Dear Speaker Corcoran:

We write to express our support for drug sentencing reforms currently being considered by the Florida legislature. We and our organizations represent concerned citizens, taxpayers, and people of faith who care deeply about using public safety resources efficiently and in a manner that reflects the dignity and value of human life.

In the last 15 years, more than 30 states around the country – Florida among them – have reconsidered the wisdom of disproportional mandatory minimum sentencing laws. These centralized, one-size-fits-all laws undermine individualized consideration in the American justice system. They also waste taxpayer dollars locking up for far too long some people who pose little to no threat to public safety. These excessive punishments fill prisons, are costly to taxpayers, and divert scarce resources away from investigating more serious crimes, supporting local law enforcement, and compensating victims. Disproportional mandatory minimum sentences also harm families and communities by depriving children of their parents for far longer than public safety demands.

**Written exercise 1**. Reproduce the sentencing reform letter word for word, starting at "In the last" and ending at "public safety demands.".
**Written exercise 2**. Turn the paragraph of the sentencing reform letter that begins "In the last 15 years" into a short bulleted list that keeps its main facts.

Stored entries:
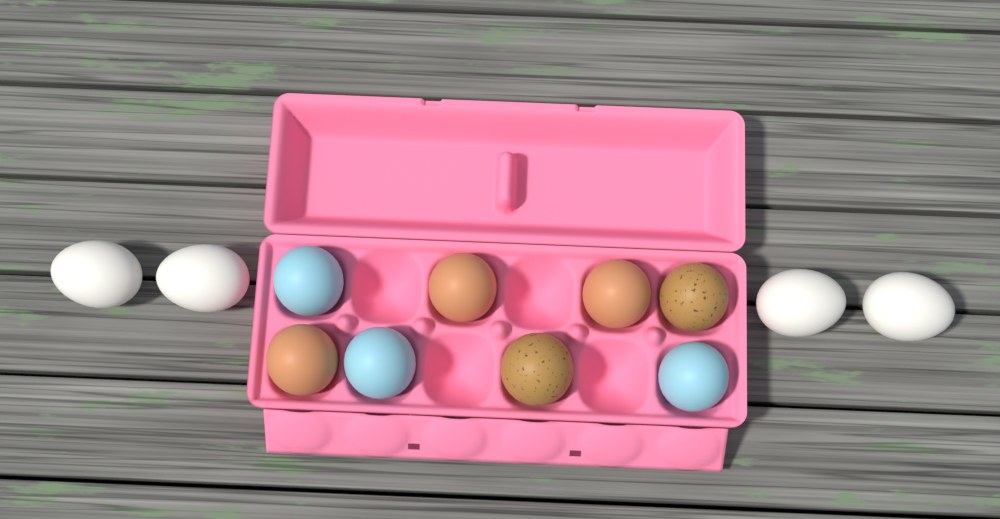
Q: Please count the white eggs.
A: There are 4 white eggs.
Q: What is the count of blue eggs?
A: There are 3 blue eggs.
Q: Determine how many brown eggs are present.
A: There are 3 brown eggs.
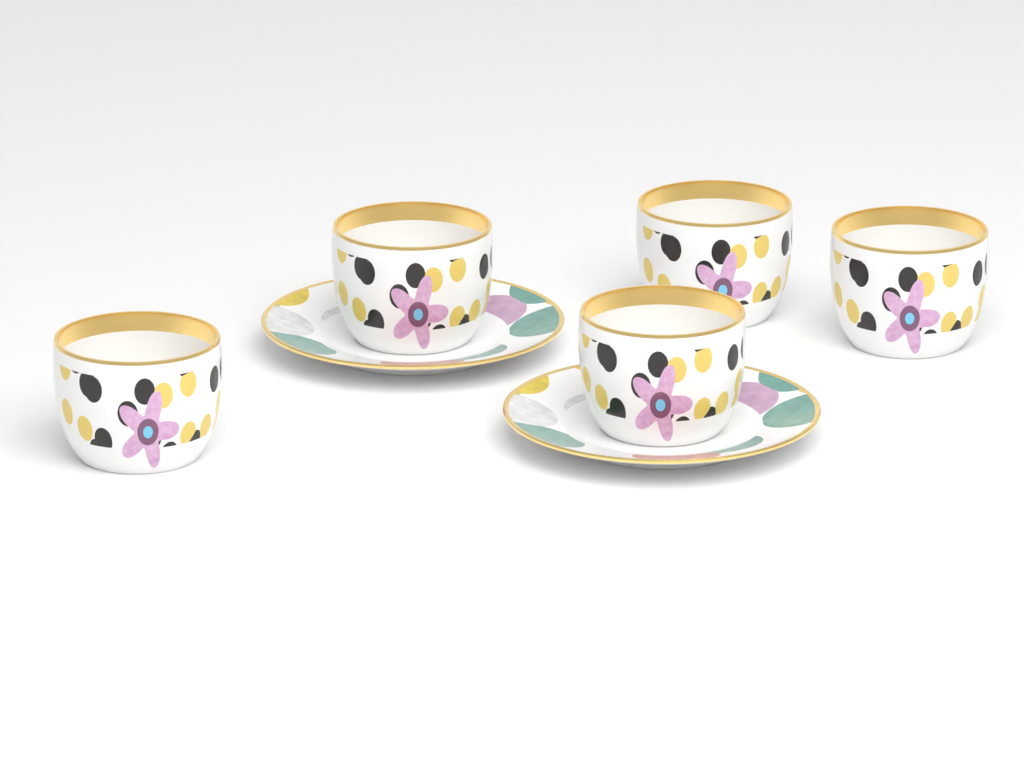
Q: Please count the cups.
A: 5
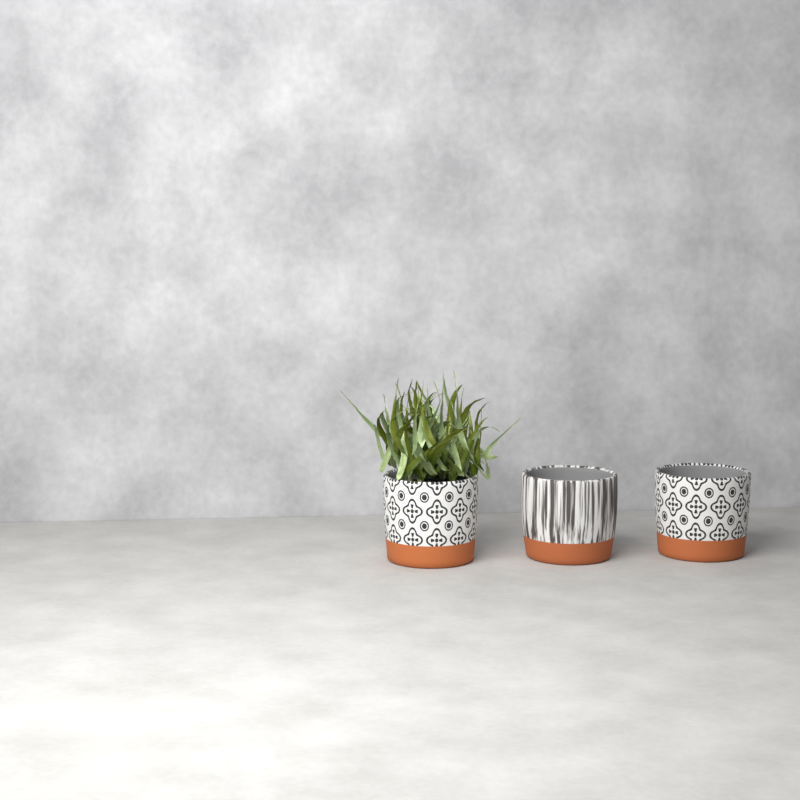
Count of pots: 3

**Reply 1**.
In the last 15 years, more than 30 states around the country – Florida among them – have reconsidered the wisdom of disproportional mandatory minimum sentencing laws. These centralized, one-size-fits-all laws undermine individualized consideration in the American justice system. They also waste taxpayer dollars locking up for far too long some people who pose little to no threat to public safety. These excessive punishments fill prisons, are costly to taxpayers, and divert scarce resources away from investigating more serious crimes, supporting local law enforcement, and compensating victims. Disproportional mandatory minimum sentences also harm families and communities by depriving children of their parents for far longer than public safety demands.

**Reply 2**.
- Over the last 15 years, more than 30 states, including Florida, have reconsidered disproportional mandatory minimum sentencing laws.
- These one-size-fits-all laws undermine individualized consideration in the justice system.
- They waste taxpayer money by imprisoning some low-risk people for far too long.
- The excessive sentences fill prisons and pull resources from investigating serious crimes, supporting local law enforcement, and compensating victims.
- They harm families and communities by keeping children from their parents longer than public safety requires.